Austrian Adventures: Poland Pilgrimage — Beautiful Wounds

By Maria Brounstein
Austria Correspondent

Nothing clears the mind at 6 a.m. quite like trumpet blasts, Polish singing and a hard marble floor.

I was one of 200-odd students packed into the very front of the Black Madonna’s chapel at Jasna Góra, Częstochowa, last week. We had arrived on coach buses at around 5 a.m., anxious to see the daily unveiling of the Our Lady of Częstochowa image.

I admit that was I beginning to nod off in my place on the cold floor when the hour struck, but I was quickly roused by trumpet fanfare and the buzz of excitement around me as the gleaming cover began to lift slowly away from the image.

There she was at last — her veil and dress gilt and bejeweled, her gaze intense. I was at once struck by the contrast between her rich garb and her face, which bore two long scars.

After the unveiling, we were given a brief history of the Black Madonna, including when she received her scars during a Hussite looting. Curators had attempted to fill the cuts with wax, but somehow, they always shone through, as if Our Lady wanted them to remain visible to the likewise wounded people who came to see her.

As our three-day pilgrimage brought us deeper and deeper into Poland, I began to see how clearly the Black Madonna reflects her country.

Our first stop after Czéstochowa was the Auschwitz and Birkenau concentration camp complexes. As our tour guides led us through the Auschwitz, bringing one evil after another before our eyes, I wondered why places of such suffering had not been wiped off of the face of earth after World War II. Surely the people of Poland could not want the memory and presence of concentration camps to linger on their land.

But they have lingered, to different extents. Birkenau was bombed at the end of war, and on the long walk from its infamous front gate to the end of the railroad tracks, I could see row after row of ruined buildings.

Even the gas chambers, which our tour guides told us were capable of killing 2,000 people at a time, were piles of charred stone. The ditches and train tracks were overgrown with flowers and the barbed wire on the electric fences was rusting away.

It seemed that Poland, like its beloved Black Madonna, elected to allow its wounds to become scars before the eyes of the world, strikingly visible against the beauty around them.
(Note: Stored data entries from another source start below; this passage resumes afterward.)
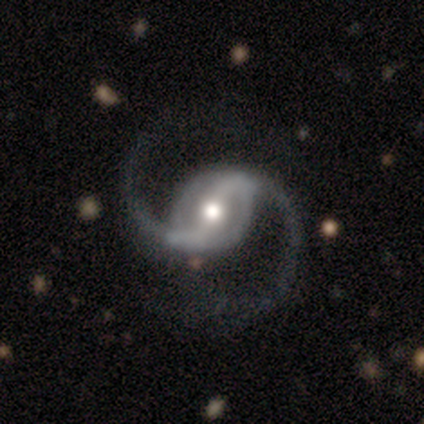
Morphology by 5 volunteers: smooth_or_featured: featured or disk (p=1.00)
disk_edge_on: no (p=1.00)
bar: weak (p=0.60) [alt: strong p=0.40]
has_spiral_arms: yes (p=1.00)
spiral_winding: loose (p=0.60) [alt: medium p=0.40]
spiral_arm_count: 2 (p=1.00)
bulge_size: moderate (p=0.60) [alt: small p=0.40]
merging: none (p=0.60) [alt: minor disturbance p=0.20]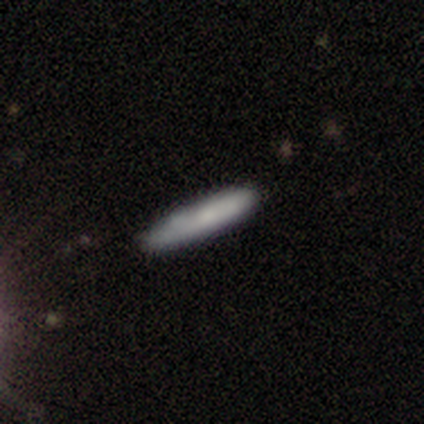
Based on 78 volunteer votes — smooth-or-featured: smooth: 71% | featured or disk: 23% | star or artifact: 6%
  how-rounded: cigar-shaped: 85% | in between: 15% | round: 0%
  merging: none: 41% | minor disturbance: 10% | merger: 3% | major disturbance: 0%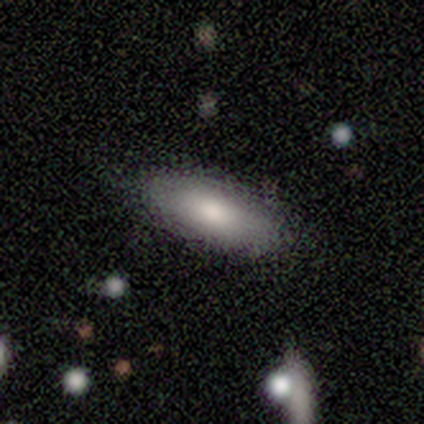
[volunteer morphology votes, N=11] This is clearly a smooth galaxy (91%). How rounded: likely in between (60%). Merging: clearly none (82%).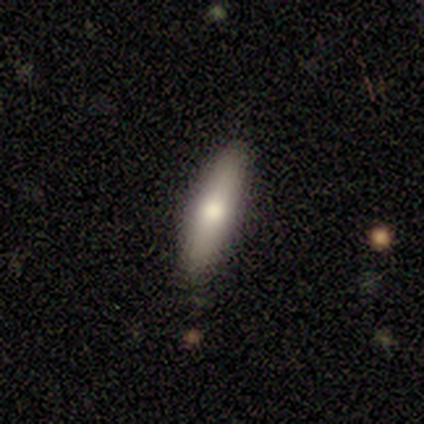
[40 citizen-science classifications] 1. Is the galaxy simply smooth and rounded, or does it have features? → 72% smooth, 22% featured or disk, 5% star or artifact.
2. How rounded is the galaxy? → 66% cigar-shaped, 34% in between, 0% round.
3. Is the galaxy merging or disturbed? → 82% none, 16% minor disturbance, 3% merger, 0% major disturbance.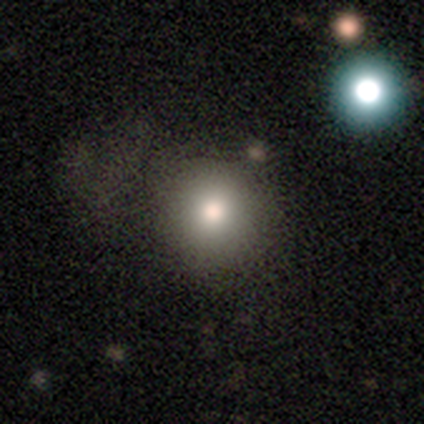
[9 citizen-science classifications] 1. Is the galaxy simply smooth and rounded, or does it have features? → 56% smooth, 33% featured or disk, 11% star or artifact.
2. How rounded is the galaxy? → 100% round, 0% in between, 0% cigar-shaped.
I could feel a sense of victory in the way brick had turned to dust and thistles had taken over the paths at Birkenau, just as there was victory in the way the scarred Madonna hung in her chapel still, centuries after the Turkish attack.

Even Kraków, stunning and cultured as it is, had no qualms about allowing its past to remain visible in the form of Communist-era architecture just outside the old town.

All of this seemed to lend more power to the preservation of Polish cuisine, tradition, and art that I witnessed in Kraków, as well as the heavenly victories of St. John Paul II, St. Faustina and St. Maximillian Kolbe.

By their strong faith, the people of Poland have repeatedly commended their suffering to God. The result is a beautiful country, rich with importance in the modern Church and totally free of pretentiousness.

Though the semester is still young, I think that Poland will remain a special favorite of mine long after I return home from Europe. The beautiful, scarred face of the country, so like its dear Madonna, is a sign of hope for my soul and for the whole Catholic Church.